Making Kafka consumers consume existing messages before subscription

Having Publisher and N Consumers, if consumers use auto.offset.reset=latest then they miss all the messages that were published to a topic before they subscribed to it ... It is a known fact that Consumer with auto.offset.reset=latestdoesn't replay messages that existed in the topic before it subscribed...
So I would need either :
Make publisher wait until all subscribers start consuming messages and then start publishing. Dunno how to do that without leveraging Zookeeper for instance. Does Kafka provide means to do that ?
Another way would be having auto.offset.reset=latest Consumers and make them explicitly consume all existing messages before in case they are about to subscribe to a topic with existing messages...
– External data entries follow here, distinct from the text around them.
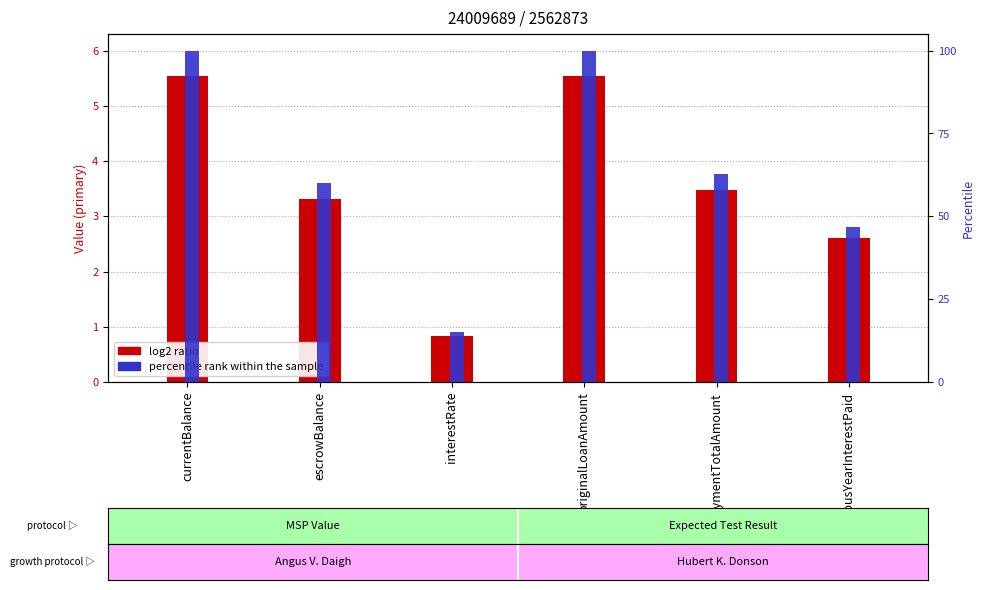

True or false: MSP Value has a value of 3.3 at escrowBalance.

True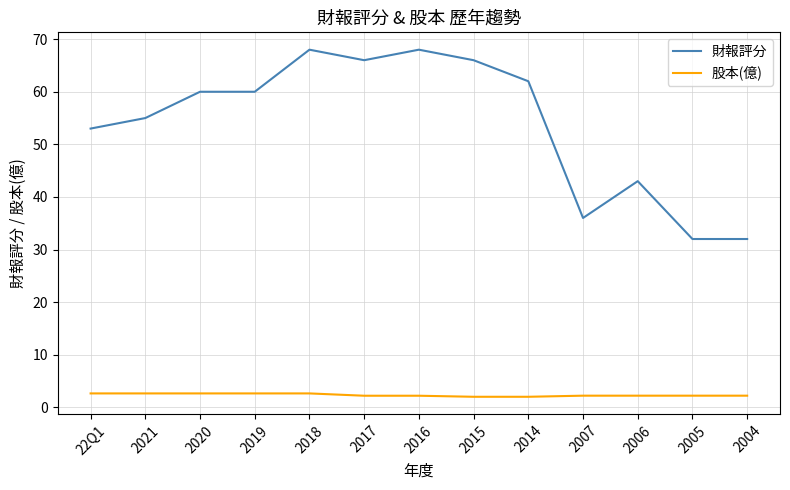

At 2016, list the series in order from smallest to largest.

股本(億), 財報評分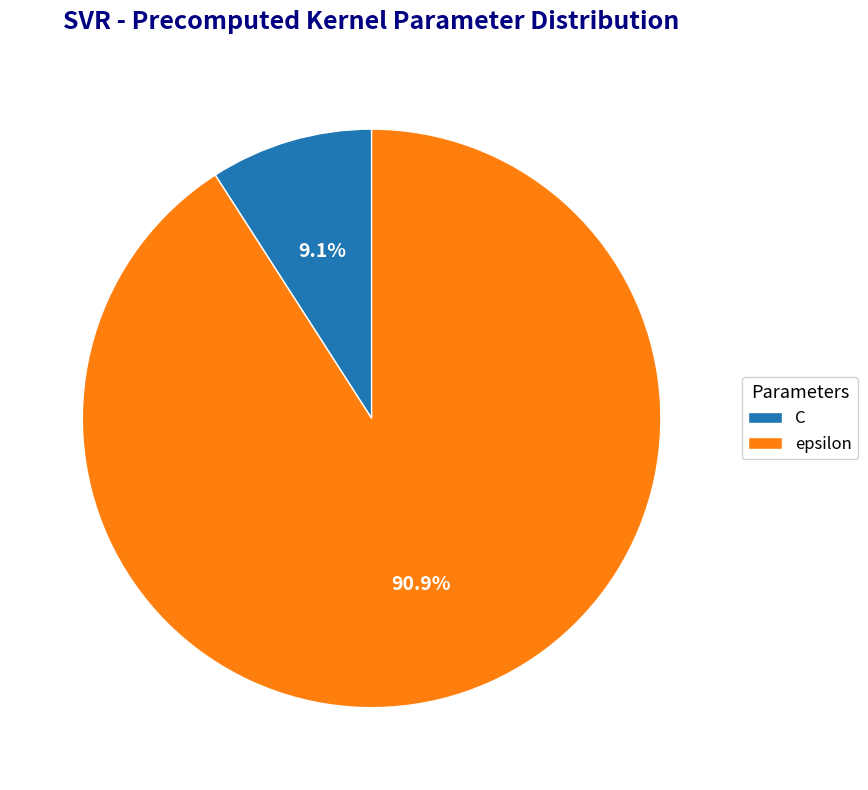

What portion of the pie excludes C?

90.9%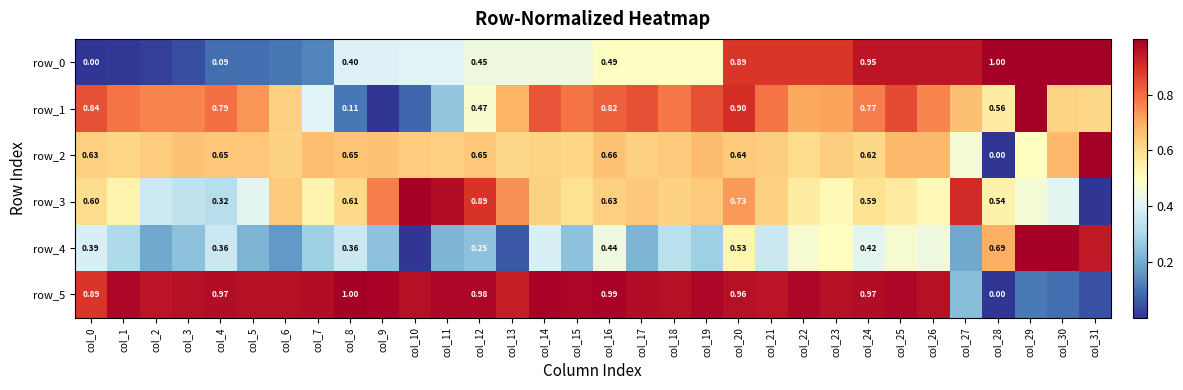

At which category does the chart reach its peak across all series?

col_31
What is the best practice for this case?
I guess that consumer must check topic for existing messages, consume them if there are any and then initiate auto.offset.reset=latest consumption. That sounds like the best way to me ...
If a high level consumer gets started, it does the following:
look for committed offsets for its consumer group
a. if valid offsets are found, resume from there
b. if no valid offsets are found, set offsets according to auto.offset.reset
Thus, auto.offset.reset only triggers, if no valid offset was committed. This behavior is intended and necessary to provide at-least-once processing guarantees in case of failure.
Thus, is you want to read a topic from its beginning, you can either use a new consumer group.id and set auto.offset.reset = earliest or you explicitly modify the offsets on startup using seekToBeginning() before you start your poll() loop.
We do the option (1) using a service discovery feature provided by Eureka (any other service discovery app would do the job) + aliasing. Basically a publisher does not register itself (and start processing requests nor publish notifications) until at least one subscriber is available.